> _List of tasks_:
1. List every phrase the post on why philosophy matters gives for what the word "philosophy" means.
2. Extend the post on why philosophy matters past its last sentence.

> _Text extract_:
# # # # # # #
The simplest answer to "Why philosophy?" is that without it there is not much left. Even when you take action you are taking action based on knowledge. Without knowledge you might as well take off your clothes, leave your house, and wander around outside seeing what you can scavenge up simply with your naked bodies.

All of those other things owe their existence partially to philosophy.

If you don't quite understand philosophy or your definition is limited then you may not realize this. I am therefore, writing this post as hopefully a simple explanation.

It's original meaning as described above means "Love of wisdom". I have also heard it described as "Love of learning", "love of knowledge", etc.

The argument and frustration usually present when someone indicates philosophy is a waste of time usually involves someone stating that ACTION should be done, not philosophy.

Without philosophy the action is generally blind and has no target. Yes, you can spend too much time thinking about things as opposed to acting. This is actually not a problem with philosophy. This is a personal problem.
# # # # # # #
[Data excerpts]

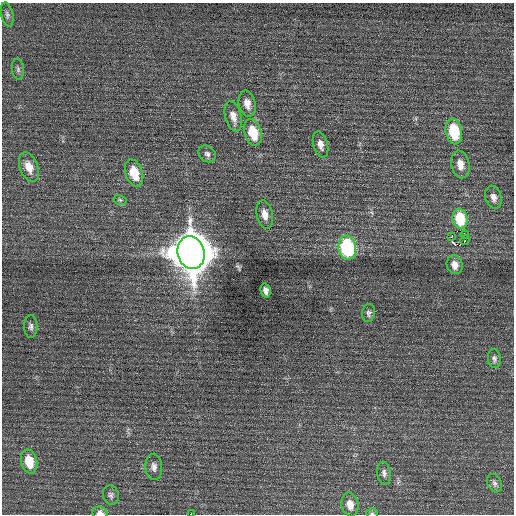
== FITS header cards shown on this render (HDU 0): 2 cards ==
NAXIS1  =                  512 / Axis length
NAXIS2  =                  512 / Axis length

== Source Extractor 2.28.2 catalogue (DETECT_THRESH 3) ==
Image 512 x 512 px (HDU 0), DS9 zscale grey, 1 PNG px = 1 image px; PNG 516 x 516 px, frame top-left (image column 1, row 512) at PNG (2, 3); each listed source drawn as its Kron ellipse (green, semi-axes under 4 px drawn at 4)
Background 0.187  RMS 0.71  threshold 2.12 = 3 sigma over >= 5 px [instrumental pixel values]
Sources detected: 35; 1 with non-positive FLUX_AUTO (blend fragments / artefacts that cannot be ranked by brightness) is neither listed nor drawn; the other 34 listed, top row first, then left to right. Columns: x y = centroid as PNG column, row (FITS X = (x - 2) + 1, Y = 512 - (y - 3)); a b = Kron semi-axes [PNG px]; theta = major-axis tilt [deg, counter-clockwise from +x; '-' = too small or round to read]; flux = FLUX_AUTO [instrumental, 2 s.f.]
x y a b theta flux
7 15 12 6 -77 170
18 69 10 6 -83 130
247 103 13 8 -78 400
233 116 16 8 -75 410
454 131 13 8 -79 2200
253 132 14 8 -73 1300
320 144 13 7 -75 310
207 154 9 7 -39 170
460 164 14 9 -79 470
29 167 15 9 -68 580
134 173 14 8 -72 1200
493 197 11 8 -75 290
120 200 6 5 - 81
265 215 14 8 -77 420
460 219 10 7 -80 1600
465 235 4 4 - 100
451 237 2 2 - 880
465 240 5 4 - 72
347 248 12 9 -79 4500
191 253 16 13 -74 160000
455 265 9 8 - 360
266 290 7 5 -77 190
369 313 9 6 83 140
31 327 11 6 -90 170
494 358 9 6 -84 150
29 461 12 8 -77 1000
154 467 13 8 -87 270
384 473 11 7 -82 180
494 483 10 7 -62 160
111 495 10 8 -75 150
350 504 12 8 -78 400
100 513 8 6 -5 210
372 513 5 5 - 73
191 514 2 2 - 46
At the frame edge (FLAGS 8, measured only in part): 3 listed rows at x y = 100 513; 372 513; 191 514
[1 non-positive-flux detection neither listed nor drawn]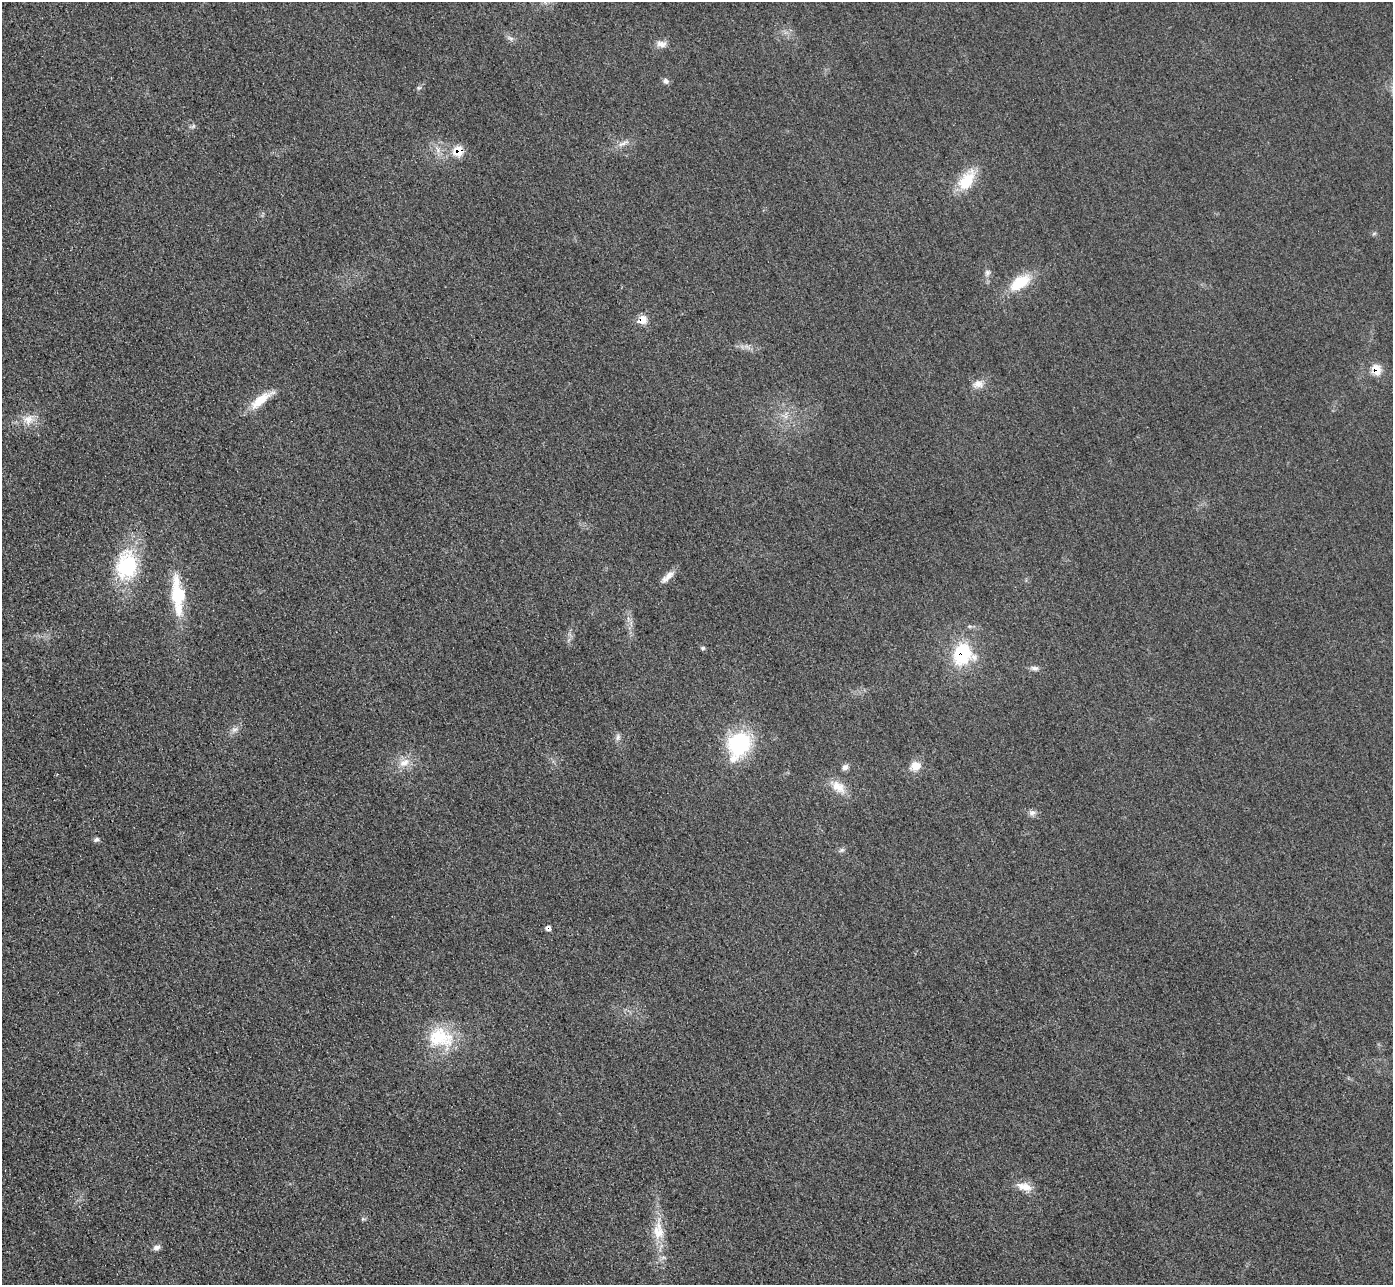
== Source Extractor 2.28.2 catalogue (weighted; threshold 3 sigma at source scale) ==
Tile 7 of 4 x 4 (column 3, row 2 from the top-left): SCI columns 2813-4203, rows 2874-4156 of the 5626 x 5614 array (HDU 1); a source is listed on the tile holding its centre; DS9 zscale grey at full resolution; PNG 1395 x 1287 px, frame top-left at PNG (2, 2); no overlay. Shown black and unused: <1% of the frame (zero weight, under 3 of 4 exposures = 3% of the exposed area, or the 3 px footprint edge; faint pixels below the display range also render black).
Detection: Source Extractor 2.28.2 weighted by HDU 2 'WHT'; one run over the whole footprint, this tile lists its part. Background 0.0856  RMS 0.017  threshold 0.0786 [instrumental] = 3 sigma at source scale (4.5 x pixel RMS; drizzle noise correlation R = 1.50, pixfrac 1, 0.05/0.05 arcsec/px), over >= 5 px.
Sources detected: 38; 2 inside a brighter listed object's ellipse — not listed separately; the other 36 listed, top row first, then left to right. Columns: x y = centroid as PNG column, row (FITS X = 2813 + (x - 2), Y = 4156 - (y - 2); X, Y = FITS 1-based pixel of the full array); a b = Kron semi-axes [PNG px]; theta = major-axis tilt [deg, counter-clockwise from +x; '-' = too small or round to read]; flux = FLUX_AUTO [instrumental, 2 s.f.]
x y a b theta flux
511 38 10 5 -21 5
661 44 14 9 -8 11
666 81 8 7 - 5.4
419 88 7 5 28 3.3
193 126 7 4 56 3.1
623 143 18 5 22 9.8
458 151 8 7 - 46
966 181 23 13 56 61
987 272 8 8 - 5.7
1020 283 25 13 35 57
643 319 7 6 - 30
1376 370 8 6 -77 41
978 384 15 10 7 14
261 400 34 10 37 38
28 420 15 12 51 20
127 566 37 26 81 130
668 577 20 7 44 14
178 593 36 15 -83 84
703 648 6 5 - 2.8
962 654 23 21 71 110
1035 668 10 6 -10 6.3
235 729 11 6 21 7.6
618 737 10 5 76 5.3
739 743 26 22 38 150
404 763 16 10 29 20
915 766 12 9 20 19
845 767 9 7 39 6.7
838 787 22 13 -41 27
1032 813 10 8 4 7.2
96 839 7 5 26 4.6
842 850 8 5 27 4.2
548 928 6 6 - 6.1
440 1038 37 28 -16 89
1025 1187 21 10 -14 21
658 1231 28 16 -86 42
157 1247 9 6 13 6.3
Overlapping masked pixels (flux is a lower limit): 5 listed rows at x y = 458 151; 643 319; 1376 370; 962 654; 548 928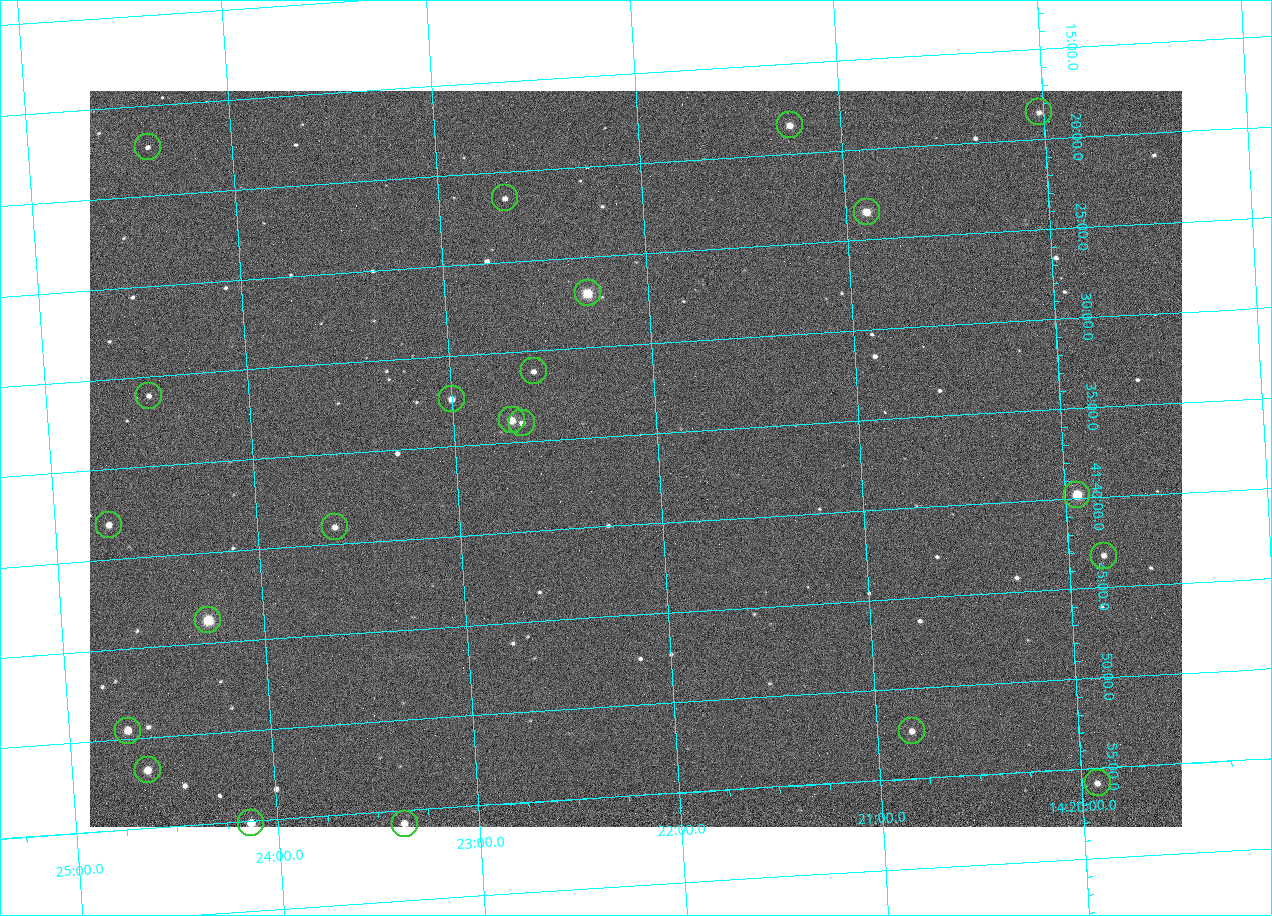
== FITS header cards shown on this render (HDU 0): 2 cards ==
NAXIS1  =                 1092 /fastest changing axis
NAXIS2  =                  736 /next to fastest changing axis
# # # # # # #
> _Answers to the exercise_:
1.
Love of wisdom
Love of learning
Love of knowledge

2.
I wrote a philosophical post called Decision Paralysis where I was talking about this. Philosophy is not the source of this problem. It can be one of the solutions to help people break past the decision paralysis, for it is us analyzing what we are thinking and doing in our own minds that a big part of what philosophy encompasses.

So the person calling for action and worried about stagnation they are actually attempting to employ a form of philosophy. They are attempting to share wisdom in the form of "shall we sit and only think, or shall we actually take action".

This is actually a very philosophical statement. Even asking "Why philosophy" could be considered a philosophical question.

Speaking of inaction is often a worthy thing to do. Yet inaction is not due to philosophy.

In addition, sharing wisdom IS a form of action. Action without wisdom is foolishness, and hopefully some dumb luck.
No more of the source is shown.